(Items from a dataset)
+-------+

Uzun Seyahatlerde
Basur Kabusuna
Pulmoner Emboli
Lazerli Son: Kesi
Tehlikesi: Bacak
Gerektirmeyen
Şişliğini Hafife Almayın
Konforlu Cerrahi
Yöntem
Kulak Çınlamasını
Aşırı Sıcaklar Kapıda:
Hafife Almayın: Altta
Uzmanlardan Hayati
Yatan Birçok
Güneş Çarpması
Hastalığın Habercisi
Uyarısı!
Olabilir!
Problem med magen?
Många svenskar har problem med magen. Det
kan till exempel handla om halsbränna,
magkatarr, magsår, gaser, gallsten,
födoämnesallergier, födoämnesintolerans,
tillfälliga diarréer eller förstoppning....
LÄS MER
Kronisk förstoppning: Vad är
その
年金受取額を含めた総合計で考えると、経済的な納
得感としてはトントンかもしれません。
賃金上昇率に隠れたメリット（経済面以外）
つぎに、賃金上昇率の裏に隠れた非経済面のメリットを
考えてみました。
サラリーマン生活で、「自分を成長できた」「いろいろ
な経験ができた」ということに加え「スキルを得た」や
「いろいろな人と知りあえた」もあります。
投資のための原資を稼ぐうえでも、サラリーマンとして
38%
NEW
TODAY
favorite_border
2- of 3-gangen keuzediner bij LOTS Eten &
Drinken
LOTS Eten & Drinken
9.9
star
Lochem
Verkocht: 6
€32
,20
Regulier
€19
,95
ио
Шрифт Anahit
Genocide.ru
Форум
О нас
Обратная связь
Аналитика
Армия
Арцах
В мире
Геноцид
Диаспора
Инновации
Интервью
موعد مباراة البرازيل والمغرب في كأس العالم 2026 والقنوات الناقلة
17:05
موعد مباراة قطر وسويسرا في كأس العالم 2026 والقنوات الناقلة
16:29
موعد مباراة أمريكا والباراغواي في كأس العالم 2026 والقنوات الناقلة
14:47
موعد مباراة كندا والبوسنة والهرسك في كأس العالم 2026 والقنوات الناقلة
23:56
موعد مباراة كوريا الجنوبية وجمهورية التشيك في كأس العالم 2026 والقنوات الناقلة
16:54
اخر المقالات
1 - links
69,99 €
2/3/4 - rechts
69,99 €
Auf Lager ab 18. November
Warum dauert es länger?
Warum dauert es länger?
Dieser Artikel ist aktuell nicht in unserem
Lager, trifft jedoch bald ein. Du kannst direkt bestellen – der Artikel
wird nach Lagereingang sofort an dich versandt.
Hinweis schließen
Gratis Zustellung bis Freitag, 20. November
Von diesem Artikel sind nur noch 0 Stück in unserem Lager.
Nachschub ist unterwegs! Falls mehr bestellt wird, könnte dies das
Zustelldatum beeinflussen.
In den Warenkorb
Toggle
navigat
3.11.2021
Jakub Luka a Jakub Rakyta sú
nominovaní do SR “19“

+-------+

> Exercise details:
Repeat the data in its entirety, character for character.

> Result of this exercise:
Uzun Seyahatlerde
Basur Kabusuna
Pulmoner Emboli
Lazerli Son: Kesi
Tehlikesi: Bacak
Gerektirmeyen
Şişliğini Hafife Almayın
Konforlu Cerrahi
Yöntem
Kulak Çınlamasını
Aşırı Sıcaklar Kapıda:
Hafife Almayın: Altta
Uzmanlardan Hayati
Yatan Birçok
Güneş Çarpması
Hastalığın Habercisi
Uyarısı!
Olabilir!
Problem med magen?
Många svenskar har problem med magen. Det
kan till exempel handla om halsbränna,
magkatarr, magsår, gaser, gallsten,
födoämnesallergier, födoämnesintolerans,
tillfälliga diarréer eller förstoppning....
LÄS MER
Kronisk förstoppning: Vad är
その
年金受取額を含めた総合計で考えると、経済的な納
得感としてはトントンかもしれません。
賃金上昇率に隠れたメリット（経済面以外）
つぎに、賃金上昇率の裏に隠れた非経済面のメリットを
考えてみました。
サラリーマン生活で、「自分を成長できた」「いろいろ
な経験ができた」ということに加え「スキルを得た」や
「いろいろな人と知りあえた」もあります。
投資のための原資を稼ぐうえでも、サラリーマンとして
38%
NEW
TODAY
favorite_border
2- of 3-gangen keuzediner bij LOTS Eten &
Drinken
LOTS Eten & Drinken
9.9
star
Lochem
Verkocht: 6
€32
,20
Regulier
€19
,95
ио
Шрифт Anahit
Genocide.ru
Форум
О нас
Обратная связь
Аналитика
Армия
Арцах
В мире
Геноцид
Диаспора
Инновации
Интервью
موعد مباراة البرازيل والمغرب في كأس العالم 2026 والقنوات الناقلة
17:05
موعد مباراة قطر وسويسرا في كأس العالم 2026 والقنوات الناقلة
16:29
موعد مباراة أمريكا والباراغواي في كأس العالم 2026 والقنوات الناقلة
14:47
موعد مباراة كندا والبوسنة والهرسك في كأس العالم 2026 والقنوات الناقلة
23:56
موعد مباراة كوريا الجنوبية وجمهورية التشيك في كأس العالم 2026 والقنوات الناقلة
16:54
اخر المقالات
1 - links
69,99 €
2/3/4 - rechts
69,99 €
Auf Lager ab 18. November
Warum dauert es länger?
Warum dauert es länger?
Dieser Artikel ist aktuell nicht in unserem
Lager, trifft jedoch bald ein. Du kannst direkt bestellen – der Artikel
wird nach Lagereingang sofort an dich versandt.
Hinweis schließen
Gratis Zustellung bis Freitag, 20. November
Von diesem Artikel sind nur noch 0 Stück in unserem Lager.
Nachschub ist unterwegs! Falls mehr bestellt wird, könnte dies das
Zustelldatum beeinflussen.
In den Warenkorb
Toggle
navigat
3.11.2021
Jakub Luka a Jakub Rakyta sú
nominovaní do SR “19“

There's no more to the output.